Cultural Survival International
Located in Cambridge Massachusetts USA since 1972, Cultural Survival advocates for Indigenous Peoples rights and supports Indigenous communities’ self-determination, cultures and political resilience, since 1972.
UNU- IAS Institute of Advanced Studies Traditional Knowledge Initiative
Located at Charles Darwin University at Darwin, NT Australia, the UNU-IAS Traditional Knowledge Initiative seeks to build greater understanding and facilitate awareness of traditional knowledge (TK) to inform action by indigenous peoples, local communities and domestic and international policy makers. Key outputs include research activities, policy studies, capacity development and online learning and dissemination.
Terralingua is an international organization created in 1996 committed to the preservation of linguistic diversity, and the exploration of connections between linguistic and biological diversity. Terralingua has two basic purposes. First, to promote the investigation of the links between biological, cultural, and linguistic diversity, as well as the adoption of an integrated biocultural perspective on the perpetuation, maintenance and revitalization of diversity on Earth. TerraLingua facilitates interdisciplinary research and applied work involving people from a wide range of fields, backgrounds, and ethnic origins.

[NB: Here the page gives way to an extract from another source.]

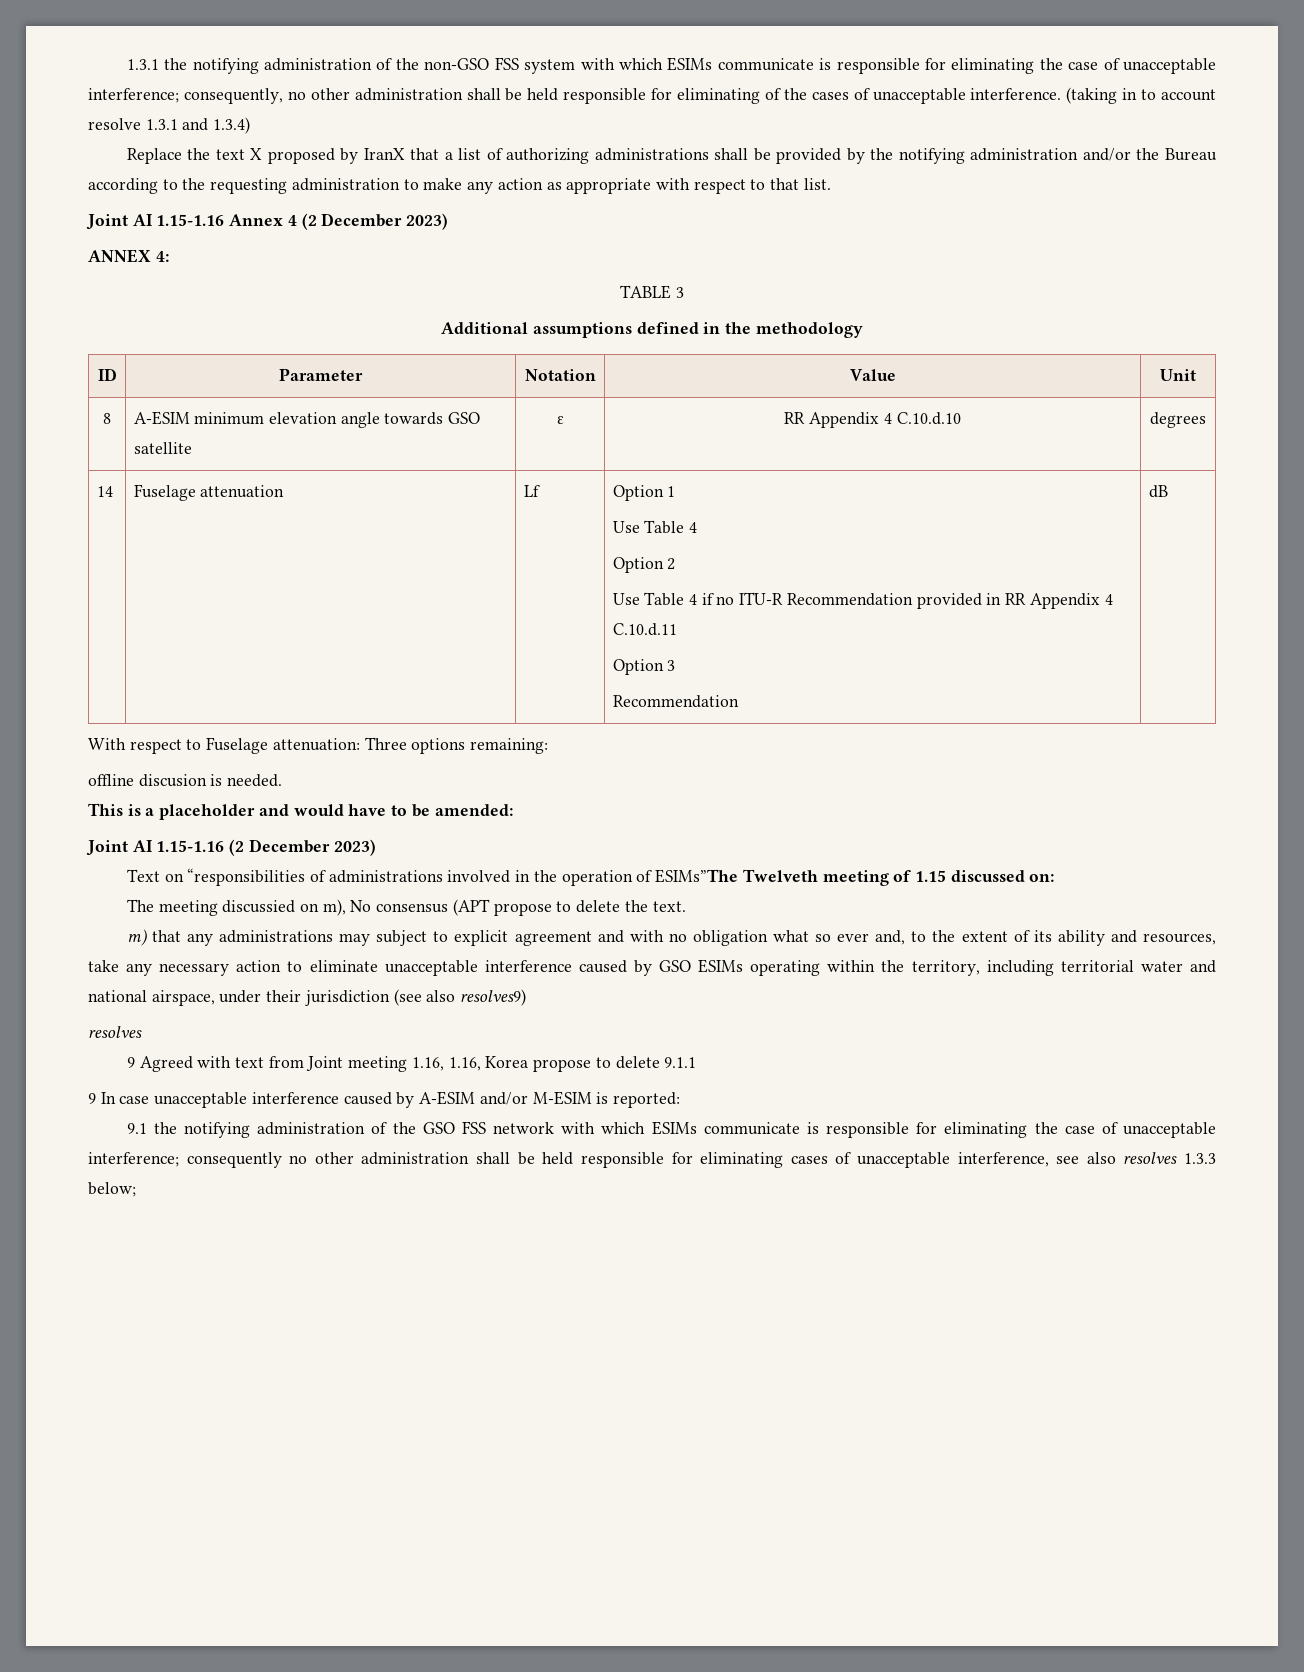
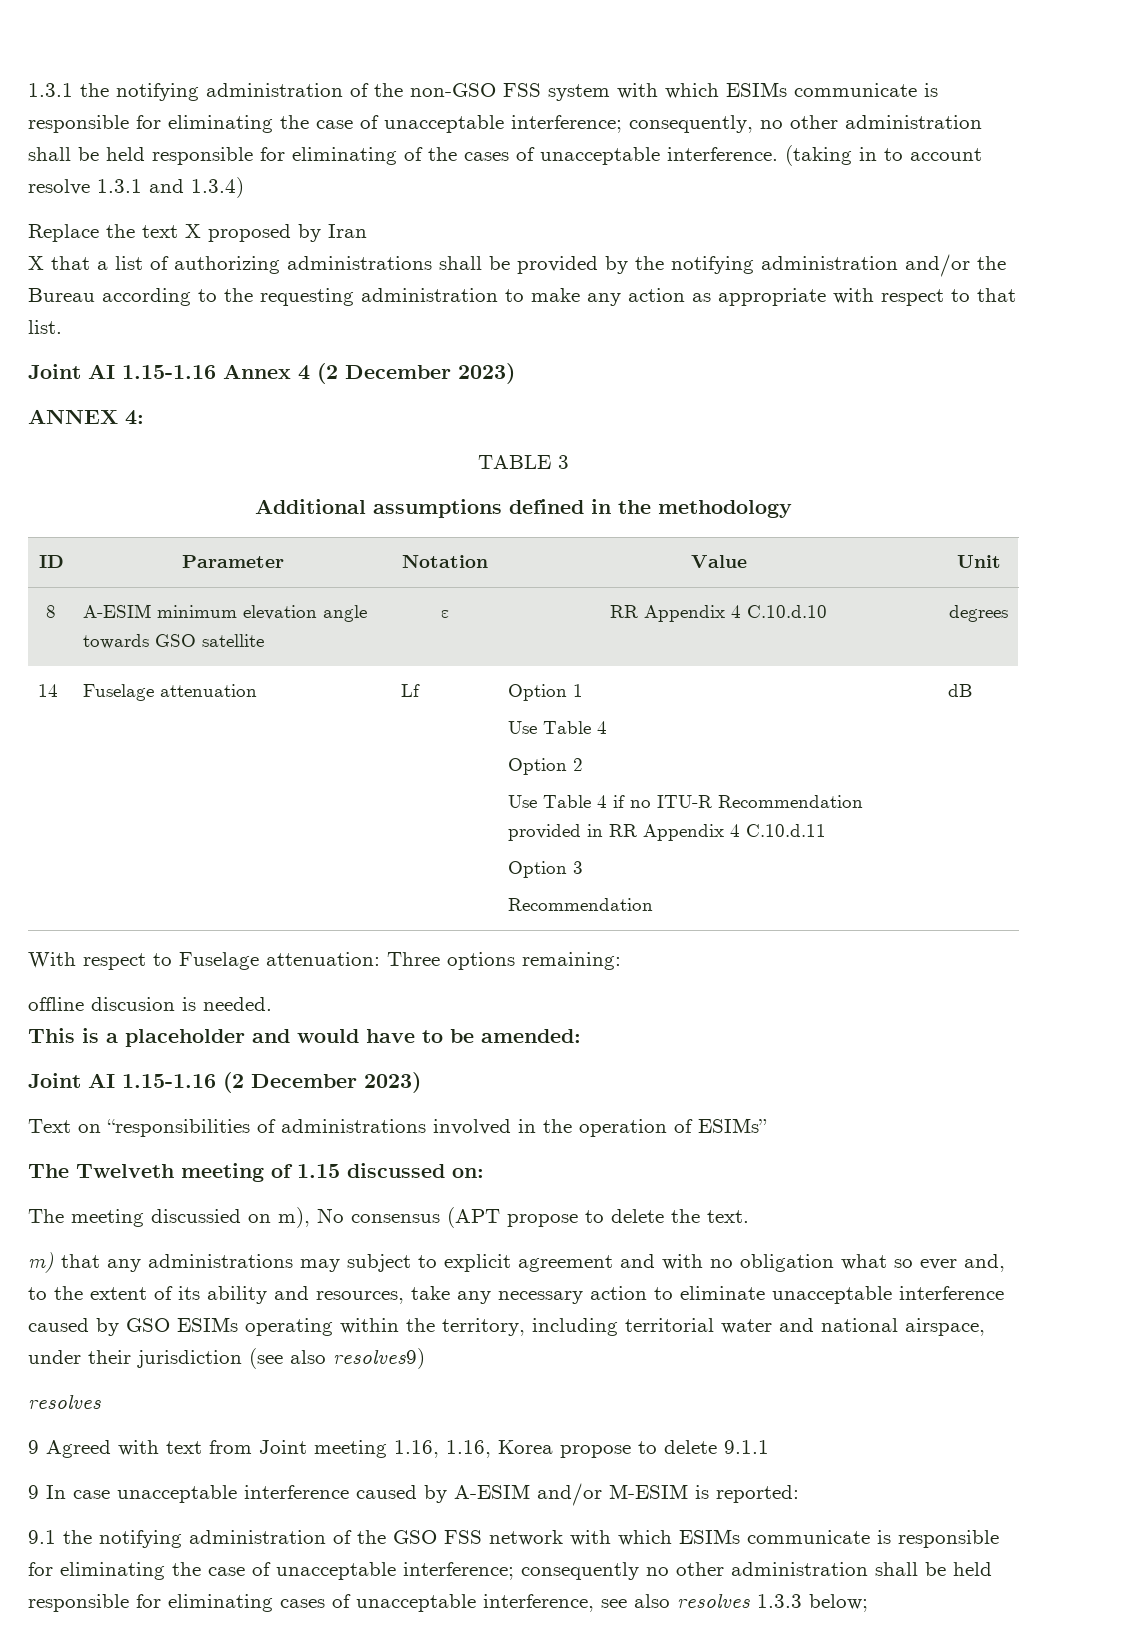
[363,148,405,160] IranX -> [328,224,367,238] [28,256,44,270] Iran // X
[655,869,739,883] ESIMs”The -> [698,1118,767,1133] [28,1164,69,1178] ESIMs” // The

Also, importantly from Terralingua is the Vitality Index of Traditional Environmental Knowledge which is the first quantitative measure of trends in retention or loss of traditional knowledge. The VITEK provides a consistent, replicable methodology for measuring trends in TEK in many different locales and at different scales, and therefore for assessing the global status and trends of TEK. It is a robust, yet practical methodology for gathering and analyzing TEK data and for building a locally appropriate, yet globally applicable, indicator of trends in retention or loss of TEK over time. The VITEK assesses the vitality of TEK within a given group, giving priority to the state of knowledge and practical skills that are directly involved in sustainable use, and that therefore are logically associated with biodiversity conservation. The VITEK assessment involves measuring the differences of knowledge and practices between people of different generations. The results of the test are used to calculate the vitality measure, which can then be employed to compare the status and trends of TEK across communities, regions and countries.